I’m sort of saving that one, though, like the last can of pork and beans in my
pantry, or whatever the canned food equivalent of the series may be.
I
swear that when this is all over, I'll never wash my hands again. It is going
to end, right?
Many
pundits are comparing this to a war. The old adage says that the first casualty
of war is truth, but in my case personal hygiene and grooming dropped dead when
the first shot was fired. How good do I have to look when the closest humans
are on the balcony across the street? I'm saving a fortune on deodorant and
shampoo. Add to this the fact that my total bar tab for the past 11 nights was
exactly zero, and I think I'll come out ahead on this thing.
The next fatality in this war seems to be my taste in movies and
books. The only immunity I seem to have developed is for shitty movies I
normally wouldn’t poke with a very long stick (Did you know that there is a
Lethal Weapon 4?).

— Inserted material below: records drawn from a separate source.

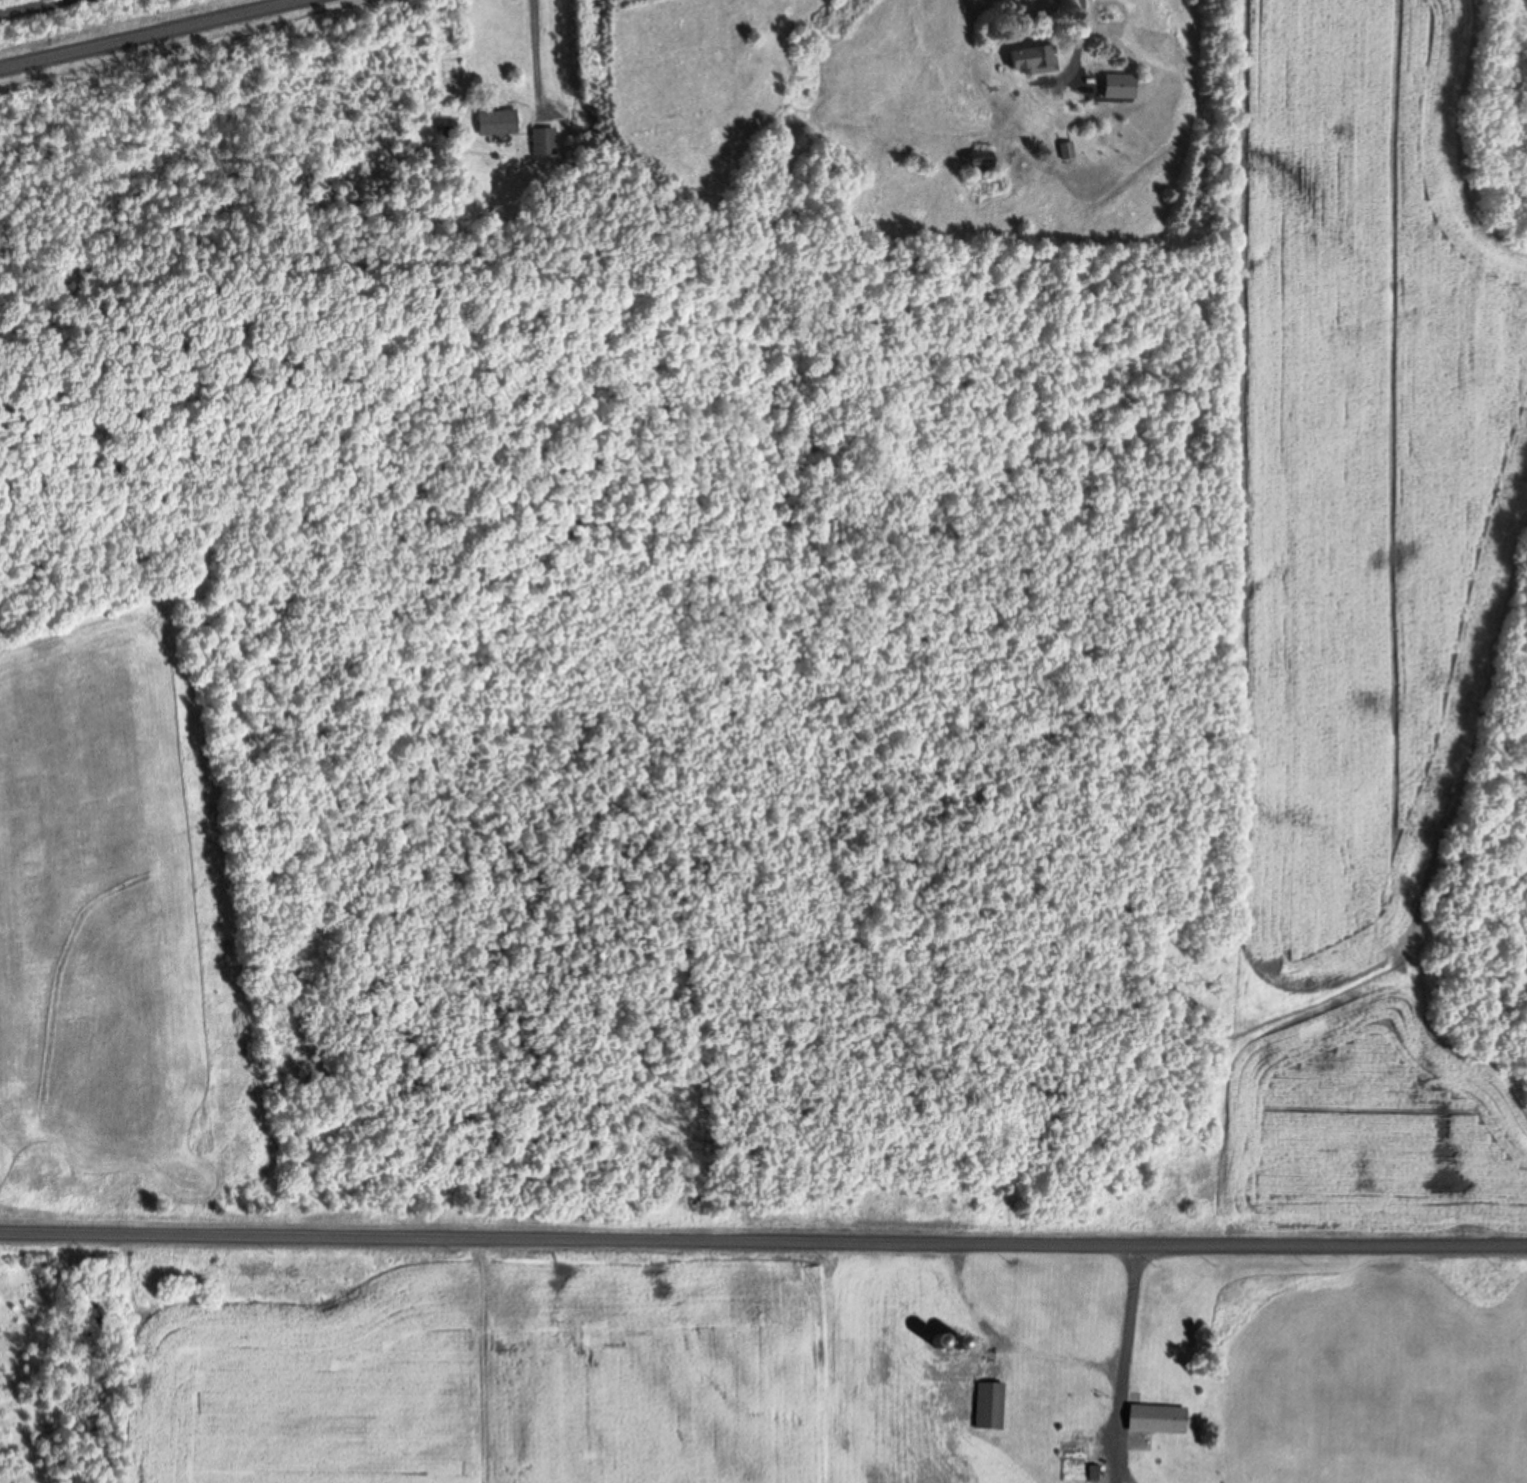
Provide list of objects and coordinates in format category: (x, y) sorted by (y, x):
road: (40, 9)
road: (145, 33)
building: (1034, 60)
building: (1120, 88)
building: (497, 126)
building: (546, 144)
road: (763, 1238)
crop: (476, 1363)
building: (990, 1408)
building: (1157, 1421)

I also NEVER pass around “viral” videos but have done this
on two occasions since I’ve been in lock-down. I don’t know if this reflects my
reduced mental capacity because of the forced isolation, or the videos were
particularly worth sharing. I’ll let you decide.
I
had completely forgotten how much it sucks to be grounded. I really hate my
parents. And if you have teenage children, how do you punish them when they’re
already under house arrest?
I looked over my balcony and saw that people were lining up for
the supermarket an hour before they opened. I looked again and I realized that
they didn’t know that it now opens an hour later than normal so they had left.
I really, really hate long lines and I’d rather resort to survival conditions
along the lines of H.M.S Endurance before I stand in a hellish line. I will
need food in the next 3-5 days, or I can just drop that ten pounds I’ve been
meaning to lose. I’m low on coffee filters, so fuck it, I have to deal with it.

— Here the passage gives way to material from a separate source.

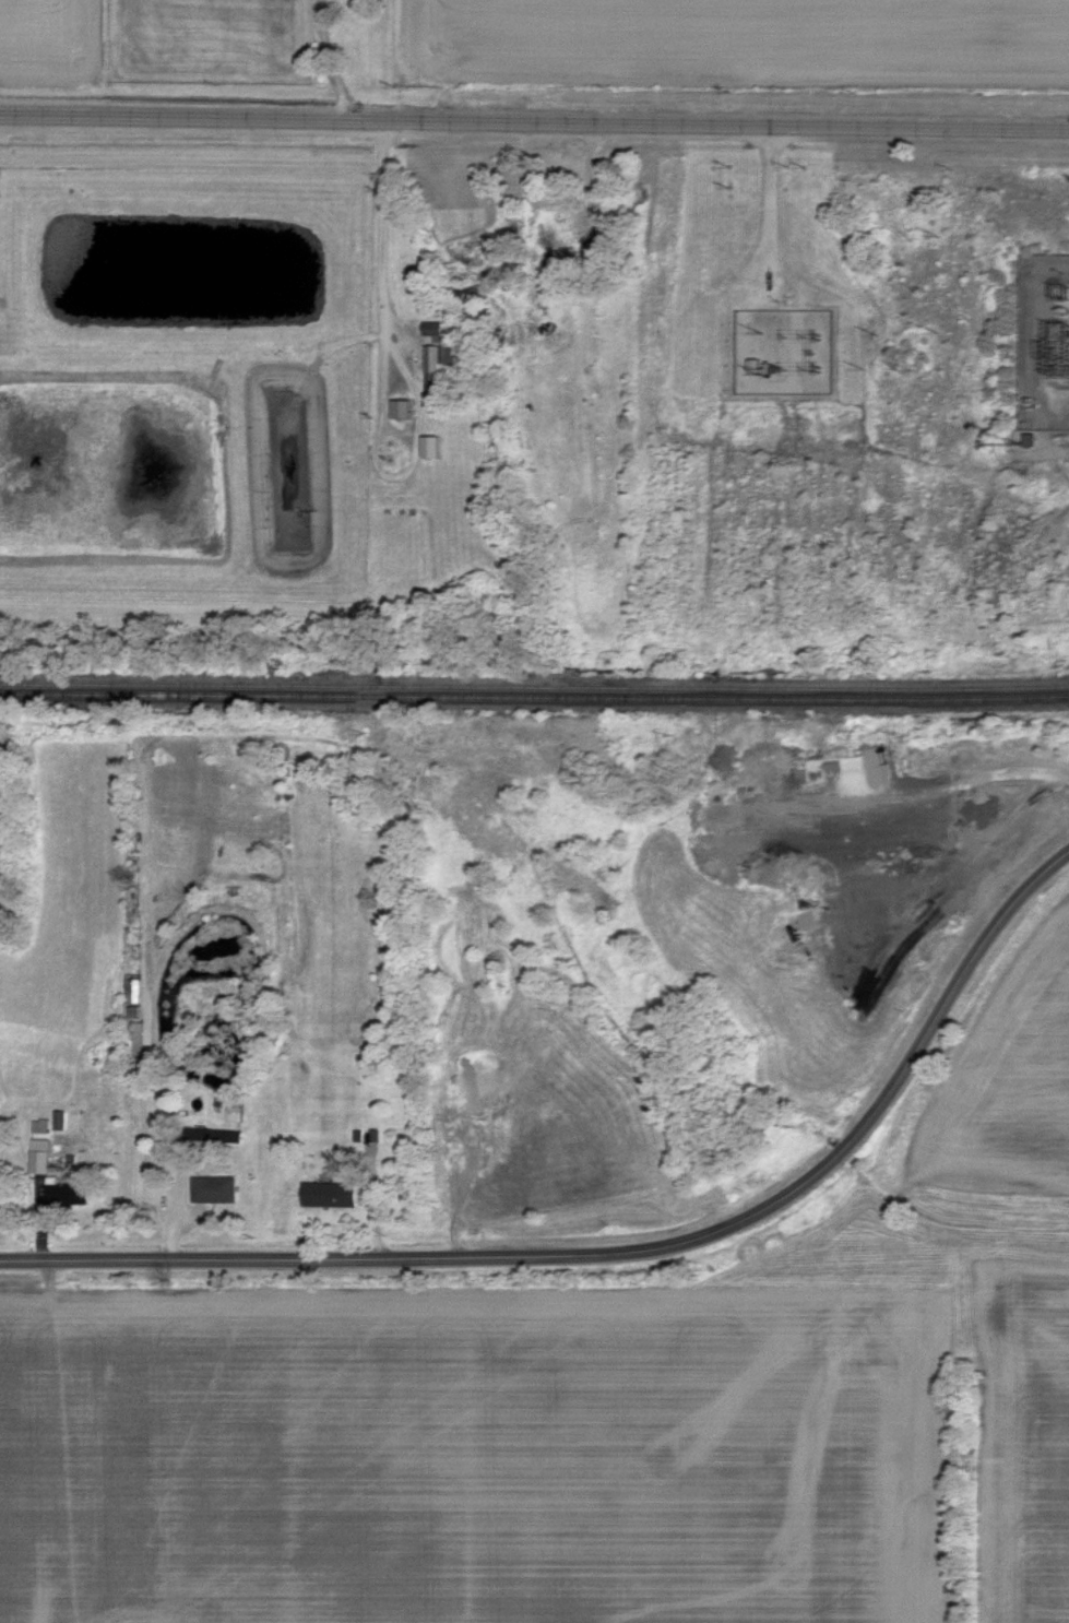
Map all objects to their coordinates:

Shackleton and his crew probably didn’t run out of coffee filters.
I’m
hoping they will ease up on the rules to allow outdoor exercise. I would be
fine if I could get out and ride my bike every day, something that would make
this seem more like a true vacation instead of house arrest. I have a pull-up
bar at home which is OK, but it’s no substitute for the little outdoor park I
visit three days a week that has a sort of prison yard feel to it where I can
compare myself to the teenage punks who work out there. Still haven’t decided
on which gang to join.
The
important thing to remember is that Trump has “a good feeling” about finding a
vaccine. He’s assigned a team of crack scientists from Trump University to
achieve this objective.
Does
it mean that I’ve hit rock bottom when I realize that I’m too slovenly even for
the task of taking out my garbage, or am I still in the downward spiral
screaming towards rock bottom? I’m just going to wait until it gets dark.
Daylight savings changed today, so it’s going to be a while. Whatever, it beats
getting cleaned up.
On
social media, my sister was yearning for the day when she can go again for a
manicure/pedicure. I suggested a service that could address these needs based
on existing technology: the bus station gloryhole.